Rothbard’s prescience won him few friends among conventional conservatives.
But what really did Murray in was not his conviction that the State was unnecessary, but his position on the Cold War. [Because of Rothbard’s noninterventionism] Libertarians were said to be tacit supporters of the Sovietization of the world. (p. 398)
Rothbard’s resolute views come as no surprise, but Rockwell once again presents readers with something unexpected. Mises also warned against the dangers of militarism. Rockwell cites a characteristically incisive passage from Mises:
Military Socialism is the Socialism of a state in which all institutions are designed for the prosecution of war.…
Standing preparedness for war is impossible if aims other than war influence the lives of individuals.… The military state is a state of bandits. (p. 195)
Militarism, then, is Rockwell’s great enemy, and a free society his goal. But what, specifically, should defenders of a free economy support? Our author, following Mises and Rothbard, places great emphasis on the gold standard. Only a currency immune to government manipulation can save us from inflation, with all its attendant dangers. The needed separation of government and money can only be effected by resort to a commodity standard.
Why do the government and its partisans dislike the gold standard? It removes the discretionary power of the Fed by placing severe limits on the ability of the central bank to inflate the money supply. Without that discretionary power, the government has far fewer tools of central planning at its disposal. (p. 61)
A further advantage of sound money, Rockwell explains, is that the government cannot initiate business cycles through credit expansion.

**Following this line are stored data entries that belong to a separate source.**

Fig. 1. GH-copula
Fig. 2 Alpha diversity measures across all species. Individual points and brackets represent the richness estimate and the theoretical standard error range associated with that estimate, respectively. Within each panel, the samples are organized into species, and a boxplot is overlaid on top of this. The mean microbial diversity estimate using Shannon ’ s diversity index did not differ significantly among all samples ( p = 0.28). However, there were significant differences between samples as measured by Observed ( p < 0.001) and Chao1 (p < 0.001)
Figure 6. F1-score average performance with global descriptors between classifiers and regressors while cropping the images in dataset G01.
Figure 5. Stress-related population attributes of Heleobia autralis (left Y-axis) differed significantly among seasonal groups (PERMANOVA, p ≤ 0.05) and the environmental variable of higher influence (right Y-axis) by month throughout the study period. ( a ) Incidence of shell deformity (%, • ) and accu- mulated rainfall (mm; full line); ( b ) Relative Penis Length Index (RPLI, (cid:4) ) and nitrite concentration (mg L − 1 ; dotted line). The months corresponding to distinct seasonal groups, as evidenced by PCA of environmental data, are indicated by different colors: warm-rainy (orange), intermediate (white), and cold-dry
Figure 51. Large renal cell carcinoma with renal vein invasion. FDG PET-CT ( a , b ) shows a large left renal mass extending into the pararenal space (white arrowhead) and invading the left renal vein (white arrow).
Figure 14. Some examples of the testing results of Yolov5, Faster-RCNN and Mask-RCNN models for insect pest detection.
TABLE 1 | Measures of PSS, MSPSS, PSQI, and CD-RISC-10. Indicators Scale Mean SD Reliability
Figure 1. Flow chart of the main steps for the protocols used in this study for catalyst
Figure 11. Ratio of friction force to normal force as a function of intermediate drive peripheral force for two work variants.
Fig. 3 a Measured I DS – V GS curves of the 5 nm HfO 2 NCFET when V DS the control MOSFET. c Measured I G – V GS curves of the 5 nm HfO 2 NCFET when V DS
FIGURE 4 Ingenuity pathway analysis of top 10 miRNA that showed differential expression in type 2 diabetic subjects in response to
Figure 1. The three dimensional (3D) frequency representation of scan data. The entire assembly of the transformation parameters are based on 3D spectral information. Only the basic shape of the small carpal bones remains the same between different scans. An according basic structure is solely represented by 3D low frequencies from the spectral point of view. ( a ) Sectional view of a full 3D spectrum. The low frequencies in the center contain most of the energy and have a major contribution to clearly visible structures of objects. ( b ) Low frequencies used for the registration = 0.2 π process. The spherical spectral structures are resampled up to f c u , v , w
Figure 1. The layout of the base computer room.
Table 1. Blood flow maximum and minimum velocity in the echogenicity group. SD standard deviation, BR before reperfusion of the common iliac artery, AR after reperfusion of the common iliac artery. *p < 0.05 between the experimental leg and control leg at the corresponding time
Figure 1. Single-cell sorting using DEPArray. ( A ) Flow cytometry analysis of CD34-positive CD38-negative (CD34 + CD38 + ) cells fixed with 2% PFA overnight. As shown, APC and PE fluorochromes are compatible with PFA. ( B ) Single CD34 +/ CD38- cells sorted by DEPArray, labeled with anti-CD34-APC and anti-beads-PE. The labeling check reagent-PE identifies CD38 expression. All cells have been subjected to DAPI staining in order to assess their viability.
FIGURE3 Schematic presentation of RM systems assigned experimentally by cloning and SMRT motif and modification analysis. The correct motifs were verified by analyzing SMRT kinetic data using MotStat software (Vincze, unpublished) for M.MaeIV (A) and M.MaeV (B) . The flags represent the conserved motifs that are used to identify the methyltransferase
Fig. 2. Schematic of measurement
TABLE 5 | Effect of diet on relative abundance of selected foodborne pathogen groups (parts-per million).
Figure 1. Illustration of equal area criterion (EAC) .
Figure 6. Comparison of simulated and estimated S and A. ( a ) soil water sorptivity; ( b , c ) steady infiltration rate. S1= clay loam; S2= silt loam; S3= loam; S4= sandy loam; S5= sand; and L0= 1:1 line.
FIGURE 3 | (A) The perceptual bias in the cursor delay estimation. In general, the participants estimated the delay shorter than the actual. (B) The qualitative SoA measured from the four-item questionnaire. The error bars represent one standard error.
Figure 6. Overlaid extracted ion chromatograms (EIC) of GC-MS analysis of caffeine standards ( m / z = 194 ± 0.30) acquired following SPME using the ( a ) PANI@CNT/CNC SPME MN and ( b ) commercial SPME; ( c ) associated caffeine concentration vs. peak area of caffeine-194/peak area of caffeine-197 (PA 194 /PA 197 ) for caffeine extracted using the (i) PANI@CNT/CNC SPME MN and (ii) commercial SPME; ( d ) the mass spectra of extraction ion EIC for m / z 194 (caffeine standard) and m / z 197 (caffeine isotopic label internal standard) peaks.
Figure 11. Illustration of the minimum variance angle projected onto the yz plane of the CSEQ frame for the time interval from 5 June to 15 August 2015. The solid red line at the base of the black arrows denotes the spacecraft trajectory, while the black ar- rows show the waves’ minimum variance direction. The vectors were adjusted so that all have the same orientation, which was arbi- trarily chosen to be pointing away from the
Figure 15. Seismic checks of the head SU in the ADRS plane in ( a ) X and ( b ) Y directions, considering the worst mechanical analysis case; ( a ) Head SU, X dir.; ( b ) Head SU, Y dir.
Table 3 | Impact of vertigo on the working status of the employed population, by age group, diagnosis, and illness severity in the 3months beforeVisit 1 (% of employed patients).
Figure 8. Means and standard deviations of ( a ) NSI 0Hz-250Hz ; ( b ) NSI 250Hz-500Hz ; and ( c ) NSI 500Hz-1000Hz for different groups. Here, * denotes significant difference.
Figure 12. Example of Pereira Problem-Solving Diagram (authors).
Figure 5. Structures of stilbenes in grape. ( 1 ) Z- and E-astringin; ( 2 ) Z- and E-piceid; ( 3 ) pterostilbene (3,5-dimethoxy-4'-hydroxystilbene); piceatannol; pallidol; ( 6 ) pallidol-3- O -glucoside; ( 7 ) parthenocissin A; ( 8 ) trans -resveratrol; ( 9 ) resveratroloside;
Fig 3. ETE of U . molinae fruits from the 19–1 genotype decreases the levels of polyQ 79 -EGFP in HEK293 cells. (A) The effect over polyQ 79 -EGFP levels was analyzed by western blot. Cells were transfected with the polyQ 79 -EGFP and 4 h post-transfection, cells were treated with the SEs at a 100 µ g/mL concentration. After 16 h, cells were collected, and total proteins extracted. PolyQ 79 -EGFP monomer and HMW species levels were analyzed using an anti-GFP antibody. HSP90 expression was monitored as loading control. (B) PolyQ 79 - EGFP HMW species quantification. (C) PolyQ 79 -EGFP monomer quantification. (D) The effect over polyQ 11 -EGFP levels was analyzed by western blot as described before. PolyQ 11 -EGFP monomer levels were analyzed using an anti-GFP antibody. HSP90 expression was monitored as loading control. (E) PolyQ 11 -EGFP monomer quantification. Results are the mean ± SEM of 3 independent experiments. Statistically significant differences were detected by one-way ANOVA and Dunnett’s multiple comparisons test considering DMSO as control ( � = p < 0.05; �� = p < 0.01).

Rockwell’s powerful defense of the key tenets of Mises and Rothbard presents us with a paradox: The American Right once strongly supported both a noninterventionist foreign policy and the gold standard. The arguments in favor of these measures, as Rockwell has abundantly shown, have great force. Why, then, were the supporters of traditional American foreign policy unable to mount an effective resistance to interventionist “conservatives” and their neoconservative successors? Why has the gold standard become a lost cause, for many, abandoned for nostrums peddled from Chicago?
As Rockwell sees matters, the problems lie not in any deficiency in the arguments for correct policy. Quite the contrary, American conservatives placed little emphasis on argument. They often viewed logical thinking as doctrinaire; and, although Mises was widely admired, many on the Right viewed him as extreme because of the radical conclusions to which his rigorous thinking led him. And to reiterate, Rothbard, who rejected government and the Cold War altogether, was dismissed completely.
The point, once more, is not that the conservatives deployed bad arguments against the supposed extremism of Mises and Rothbard. Rather, they downgraded the role of reason as such; and this rendered ineffective their resistance to the Left.
In this connection, Rockwell cites the baleful influence of Russell Kirk.
In the middle fifties, as a consequence of Russell Kirk’s book Conservative Mind, the word “conservative” came to describe anyone who was a nonsocialist skeptic of federal policy.…
In Kirk’s hands, conservatism became a posture, a demeanor, a mannerism.… And if there was a constant strain in Kirkian conservatism, it was opposition to ideology, a word that Kirk demonized. This allowed him to accuse Mises and Marx of the same supposed error.
In fact, ideology means nothing more than systematic social thought. Without systematic thought, the intellectual shiftiness of statist impulse gets a free ride. (p. 395)
Speaking of Liberty is an excellent example of systematic thought in action, imbued with the value of freedom.